**Action item:** Count the lines of the material below that contain the string "pose", treating uppercase and lowercase as different, and reply with the number alone.

**Data below:**
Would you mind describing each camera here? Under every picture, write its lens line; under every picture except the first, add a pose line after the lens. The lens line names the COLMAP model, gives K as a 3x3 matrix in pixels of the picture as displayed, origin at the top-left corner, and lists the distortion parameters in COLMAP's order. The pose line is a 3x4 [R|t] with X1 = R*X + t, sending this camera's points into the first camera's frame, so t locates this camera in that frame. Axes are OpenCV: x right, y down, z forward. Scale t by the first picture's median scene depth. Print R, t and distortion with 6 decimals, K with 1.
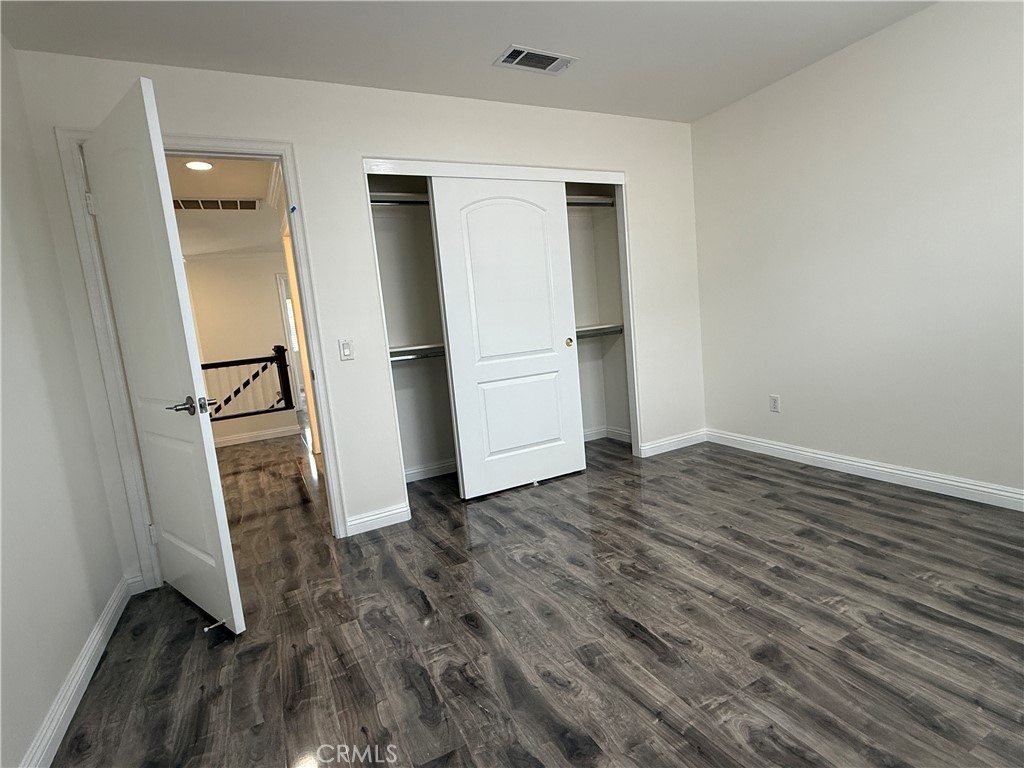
lens RADIAL K [[514.8, 0, 501.3], [0, 514.8, 394.1], [0, 0, 1]] dist [0.000179, -0.001208]
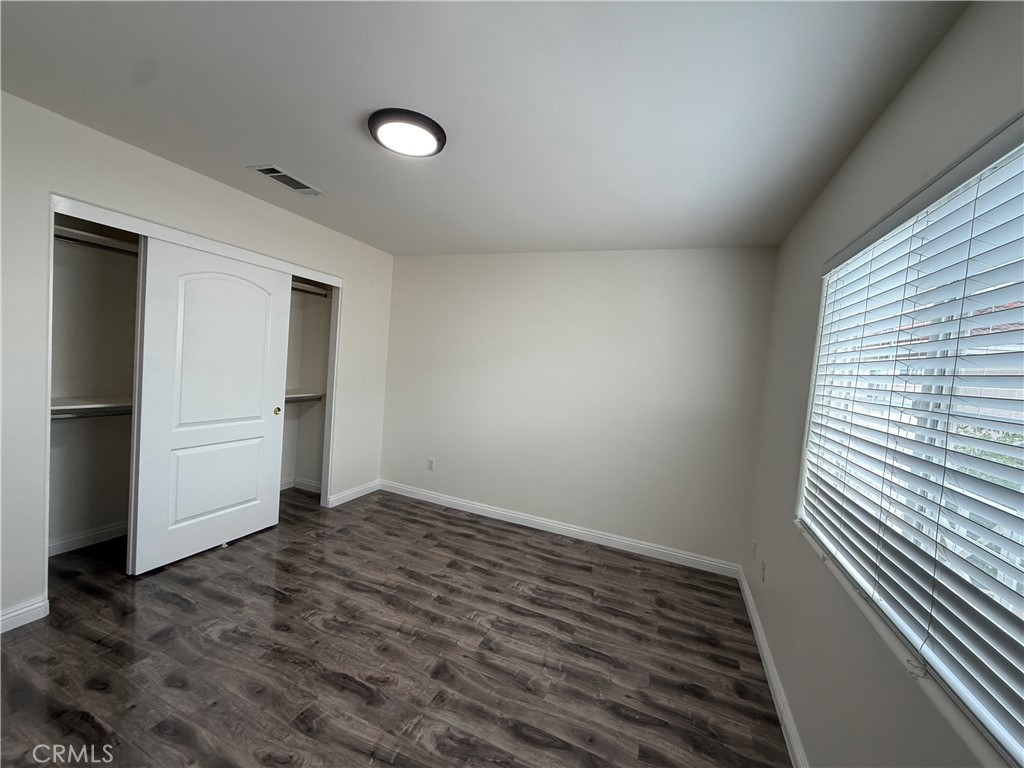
lens RADIAL K [[424.4, 0, 507.9], [0, 424.4, 378.1], [0, 0, 1]] dist [-0.001768, -0.000023]
pose [[0.734360, 0.116315, 0.668719, -0.167562], [-0.060565, 0.992507, -0.106124, -0.139341], [-0.676052, 0.037432, 0.735902, -0.028329]]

**Your response:** 2